Disfrutaba de las cosas simples, se sonrojaba en soledad cuando descubría su corazón conquistado por una mariposa, en su asomo a la ventana, regaba sus plantas casi con el mismo amor con el que un padre alimenta a su hijo. Las veía crecer y se hacía niño, se sentía hoja, pero también, se hacía adulto y sentía tallo. Aún, en medio de su libertad, miraba hacia atrás con disimulo para asegurarse que nadie lo veía mientras era feliz.

“Lo más hermoso solo vive, si a diario se alimenta” rezaba como mantra cada vez que contemplaba su pequeño jardín.

¡Qué cierto es! ¡Y cuánto lo olvidamos!

Parecería que el comportamiento del humano tiende a dar por sentado y absoluto todo lo que un día fue su anhelo, como si lo alcanzado, por llegar al fin a sus manos, se hiciera entonces polvo y desencanto, exponiendo el camino de lo absurdo, el de sentarse a conducir el camión de ilusiones rotas.

Los momentos difíciles son, por razones suficientemente conocidas tales como el estado de vulnerabilidad propio de la incertidumbre, el peligroso instante en el que la sociedad puede perder el contacto con el sentido de la vida y sumergirse en la resignación que solo invita a la entrega, a la perdida del propósito, a la frustración, al abismo y al hoyo negro. Una cosa es aceptar, otra muy diferente, resignarse. Le temo a la resignación más que todos los espantos juntos, pues acribilla la posibilidad de seguir adelante y va mermando las fuerzas de la lucha hasta dejar tendidos en la lona, todos los hechos que alimentan la esperanza. El olvido se hace tormenta y entonces: ¿Para qué creer? ¿Para qué sonreír? ¿Para qué agradecer? ¿Para qué levantarse y respirar?

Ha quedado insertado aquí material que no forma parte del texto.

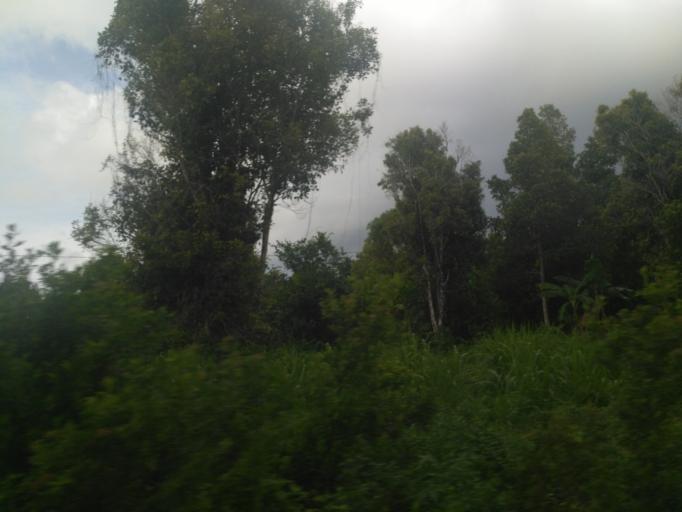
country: TZ
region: Zanzibar Central/South
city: Koani
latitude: -6.1083
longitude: 39.2854
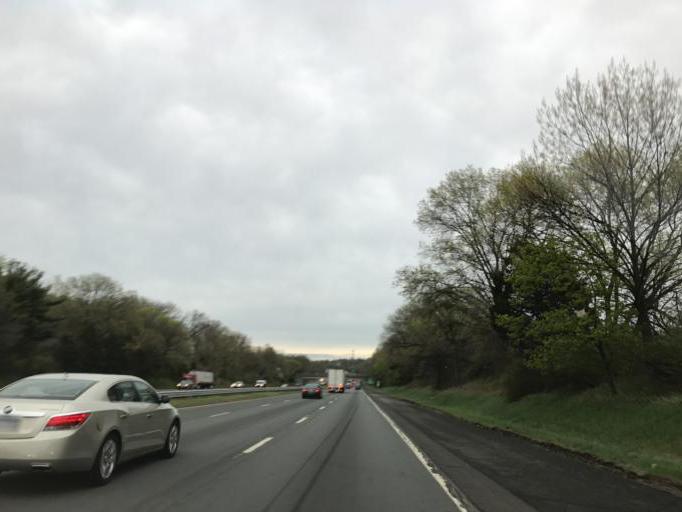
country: US
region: New Jersey
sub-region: Hunterdon County
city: Whitehouse Station
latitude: 40.6512
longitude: -74.7723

Es ahí, en el dibujo de esa línea peligrosa donde debemos sublevarnos y atacar el ser destructivo que nace en el ya citado desencanto hacia la vida y el planeta, al que nada le basta. El vulnerado y devastado por la crisis, al que no se levanta. El desahuciado por su estima, el que no tiene energía. Es ahí, donde debemos pararnos y alimentar las cosas bellas de la vida, es ahí, en la consciencia de lo simple, donde se nutren las defensas, es ahí donde se encuentra el aliento y el remedio. Ahí, en el borde, justo antes de cruzar la línea que todo lo maltrata, en el punto más complejo, es ahí donde puede nacer el individuo que recuerda su propósito. Ese es el lugar donde revive la flor, donde se ingresa al santuario de las almas que lo logran, es ahí, donde se emerge desde el fondo y en los hombros se arrastra a quienes parecían claudicar.

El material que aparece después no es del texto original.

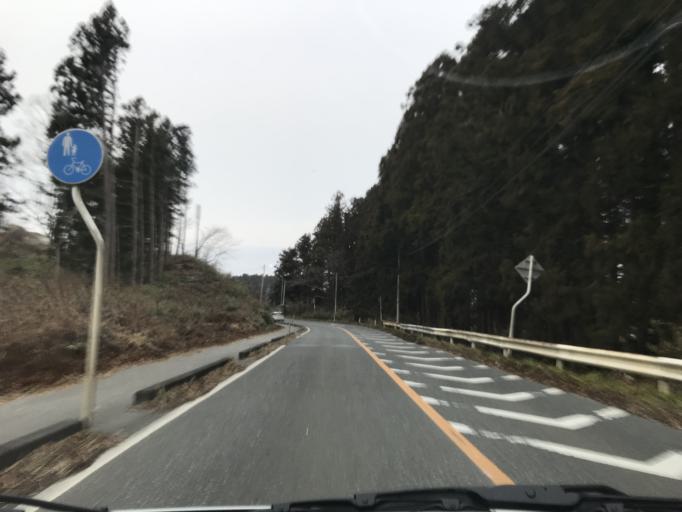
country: JP
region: Miyagi
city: Wakuya
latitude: 38.6947
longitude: 141.1514
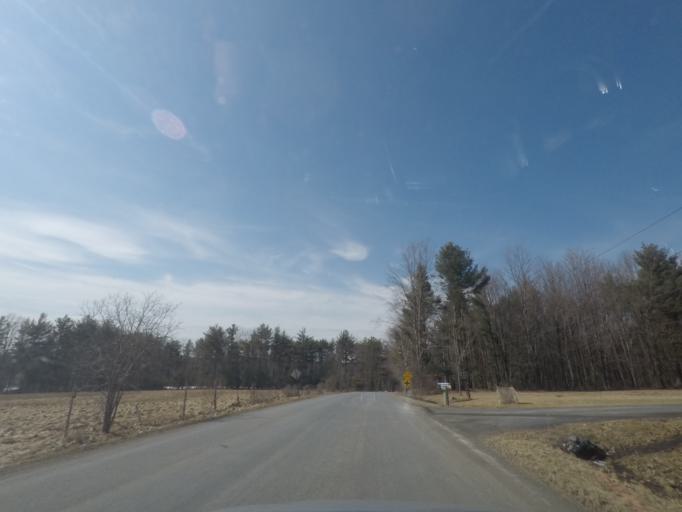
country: US
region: New York
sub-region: Rensselaer County
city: Averill Park
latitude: 42.6114
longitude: -73.5483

La última vez que acompañé a Leopoldo a su terraza, traía todo esto en su mirada, era el guerrero silencioso que hace fuerte su destino en lo más suave de su entorno. El que alimenta la ternura para robustecer su templanza, el que consiente el amor para estructurar su resistencia, el que respira profundo para limpiar su mente, el que riega sus plantas para crecer su espíritu. Ese día fue ayer, fue hoy y fue mañana.